To interact with the GPT-3.5 model, we’ll define a function called get_completion. This function takes the prompt and the model name as arguments, formats the prompt into a message suitable for the model, and sends it to the OpenAI API to generate a response. The response from the GPT-3.5 model is then retrieved, and the content of the most likely response (the first choice) is printed to the console.

Example #1:

import openai

# Function to generate a prompt for a new economic event
def generate_prompt(event_type, country, date_str):
    prompt = f"You are a financial expert and have a great knowledge about predicting the movement of the stock market after a certain economic event. A new economic event has occurred. It is an '{event_type}' event in {country} on {date_str}. Predict the change after this event."
    return prompt

# Use GPT-3.5 to predict change
from openai import OpenAI
client = OpenAI(api_key ="YOUR OPENAI API KEY")

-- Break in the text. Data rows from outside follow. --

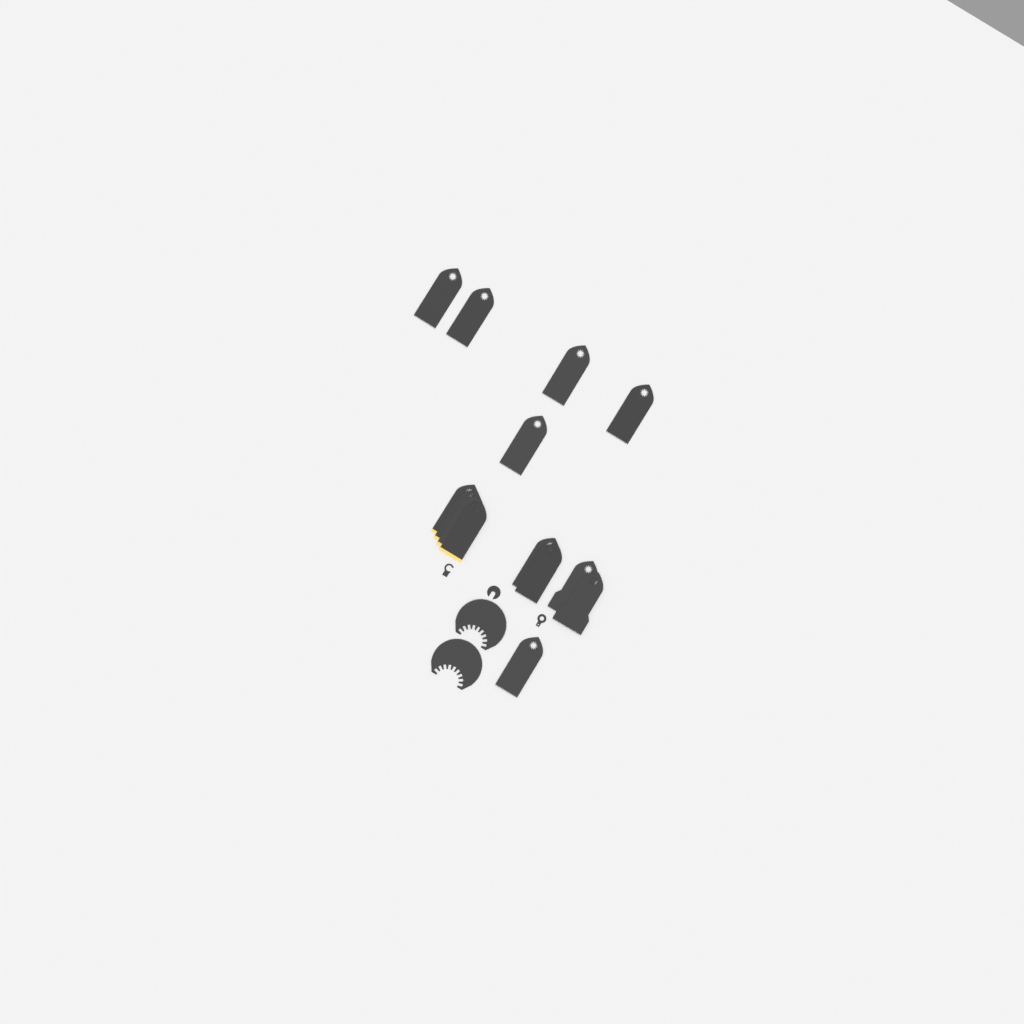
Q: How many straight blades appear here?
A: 14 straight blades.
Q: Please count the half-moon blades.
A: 2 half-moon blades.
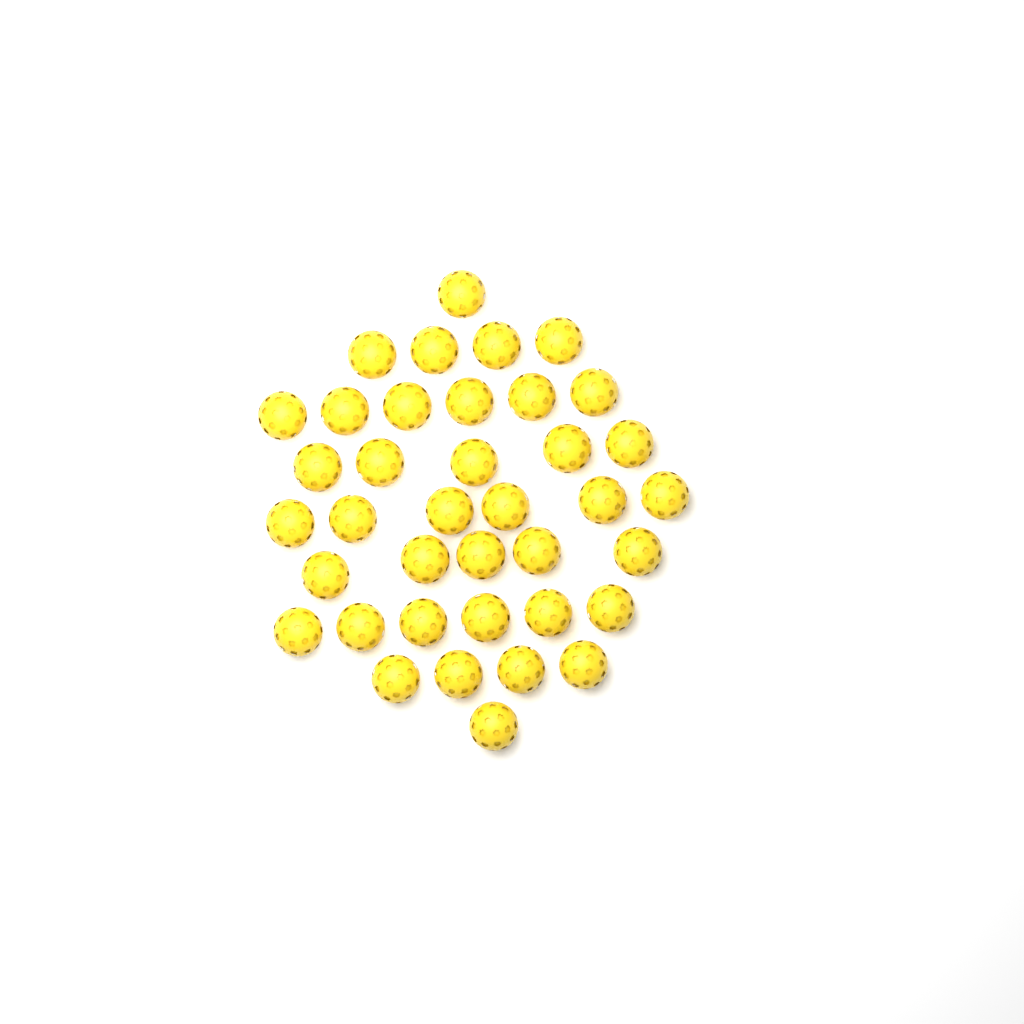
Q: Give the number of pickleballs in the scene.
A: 38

def get_completion(prompt, model="gpt-3.5-turbo"):
    messages = [{"role": "user", "content": prompt}]
    response = client.chat.completions.create(
        model = model,
        messages = messages,
        temperature = 0, # this is the degree of randomness of the model's output
    )
    return response

# Generate a prompt for a new economic event
event_type = df['type'][0]
country = df['country'][0]
date_str = df['date'][0]
prompt = generate_prompt(event_type, country, date_str)
r = get_completion(prompt)
print(r.choices[0].message.content)

Output:

OpenAI API response (Image by Author)

The example that is taken into consideration is predicting the impact of an event related to the Inflation Rate that is to take place in the United States. Our model takes these inputs to predict and interpret the movement of the stock market. As shown in the above picture, our model does a great job of assessing the economic event and making a possible prediction of the stock market’s movement.

Example #2:

# Generate a prompt for a new economic event

event_type = df['type'][1]
country = df['country'][1]
date_str = df['date'][1]
prompt = generate_prompt(event_type, country, date_str)
r = get_completion(prompt)
print(r.choices[0].message.content)

Output:

OpenAI API response (Image by Author)

These predictions give us really helpful ideas about what might happen when important things change in the economy, like how much things cost or how well factories are doing. For example, if there’s a big event about how well factories are doing in Australia or how prices are changing in the United States, the model looks at different possibilities and what they might mean for the economy, and how it affects the stock market. It helps us understand what could happen next based on these events to a great extent.

Conclusion

The combination of economic event data API, such as that provided by EODHD, and AI models like GPT-3.5 presents an exciting opportunity for more accurate and insightful economic forecasting and market prediction.

This exploration is a great starter point for a big task of economic event prediction by LLMs. The explanations and interpretations generated by the model can be used by investors, and economists to make calculated, informed decisions in the long run.

Speaking of improvements that can be made, there is plenty of room for that. The performance can be improved using various RAG techniques, improved prompting, fine-tuning the LLM on the dataset, and various other evolving methods in the large language model usage.

In summary, through this article, we just tapped into the world of LLMs and market prediction, and there are a whole lot of things to be explored and researched. This promising field not only excites developers but also traders and investors who now have a great opportunity on capitalizing these emerging technologies.

With that being said, you’ve reached the end of the article. Hope you learned something new and useful today. Thank you very much for your time.